**Your assignment**:
Omit the images. Copy each entry word for word.

Excerpts from a dataset
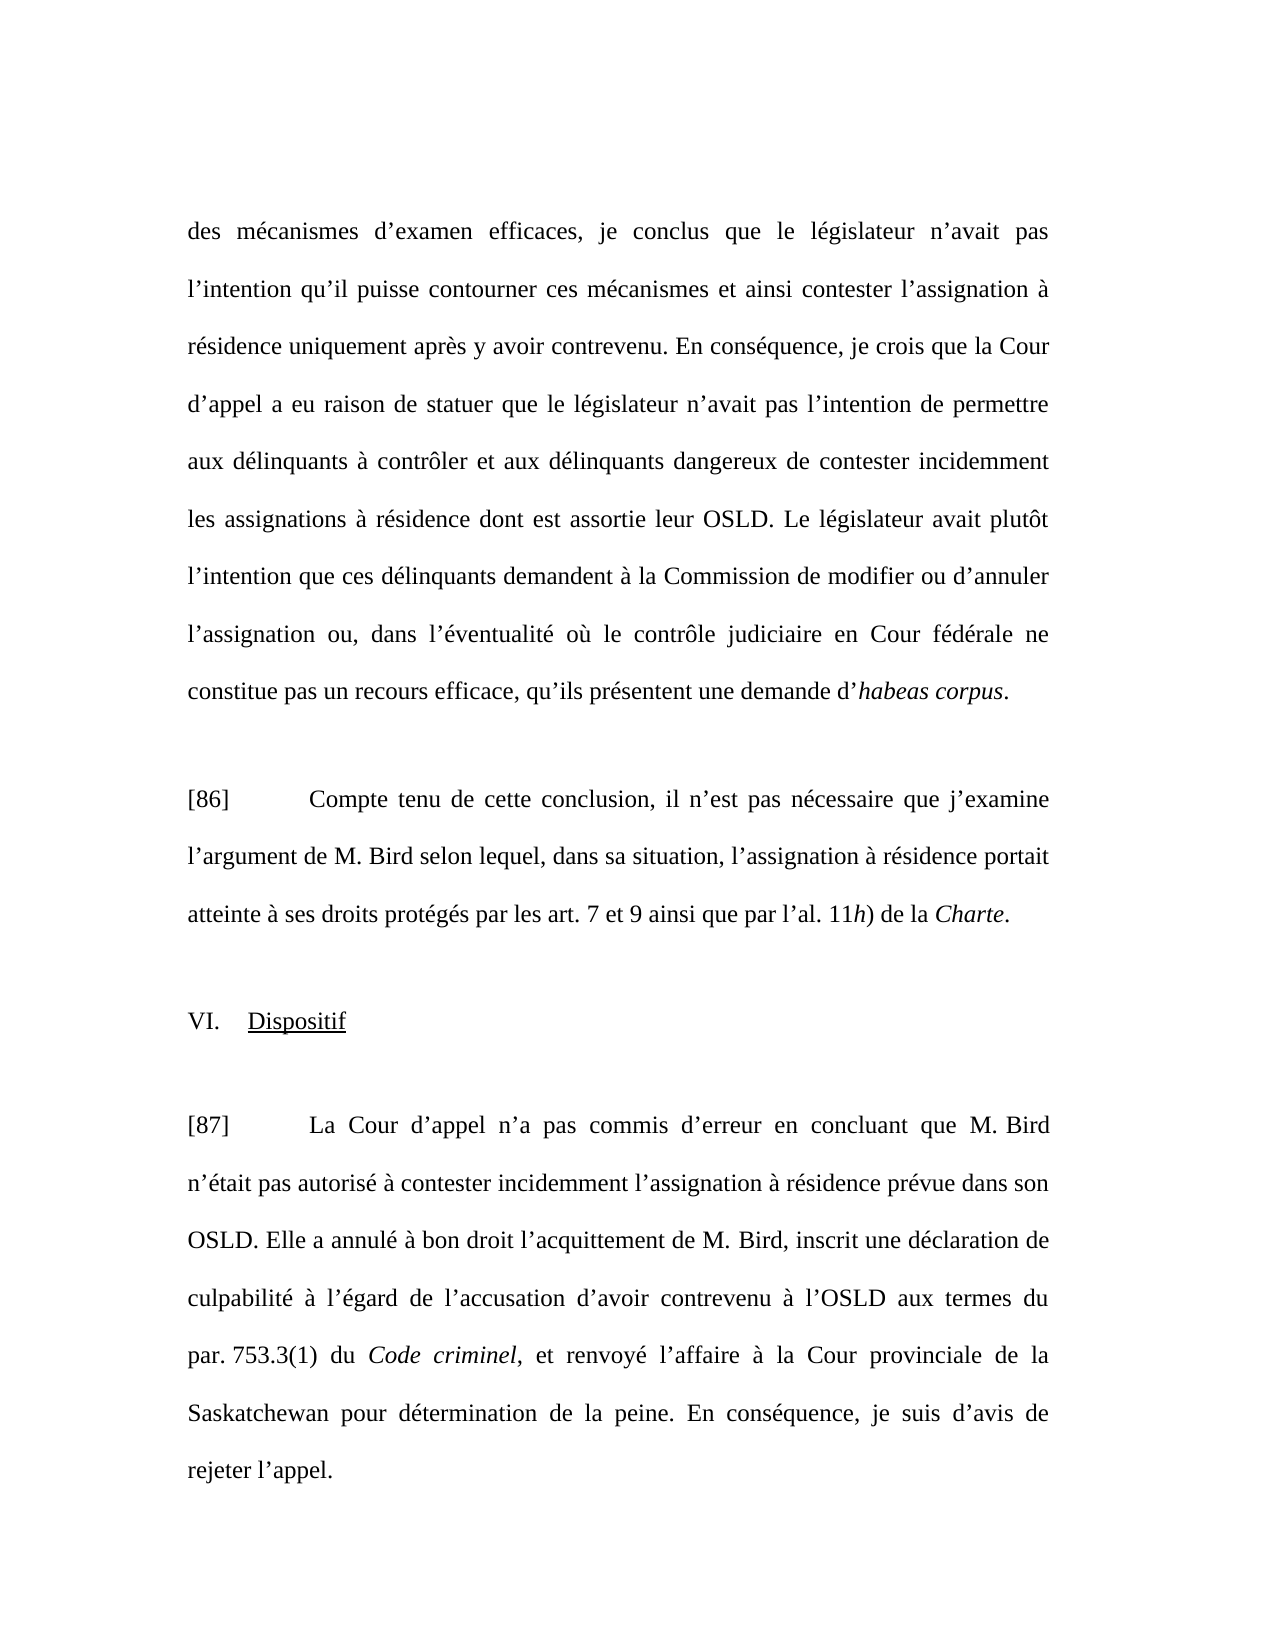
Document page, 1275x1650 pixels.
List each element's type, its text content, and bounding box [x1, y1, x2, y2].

title Dispositif [187, 1006, 1050, 1035]
text Compte tenu de cette conclusion, il n’est pas nécessaire que j’examine l’argument de M. Bird selon lequel, dans sa situation, l’assignation à résidence portait atteinte à ses droits protégés par les art. 7 et 9 ainsi que par l’al. 11h) de la Charte. [187, 784, 1050, 928]
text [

**Response box**:
Document page, 1275x1650 pixels.
List each element's type, its text content, and bounding box [x1, y1, x2, y2].

title Dispositif [187, 1006, 1050, 1035]
text Compte tenu de cette conclusion, il n’est pas nécessaire que j’examine l’argument de M. Bird selon lequel, dans sa situation, l’assignation à résidence portait atteinte à ses droits protégés par les art. 7 et 9 ainsi que par l’al. 11h) de la Charte. [187, 784, 1050, 928]
text [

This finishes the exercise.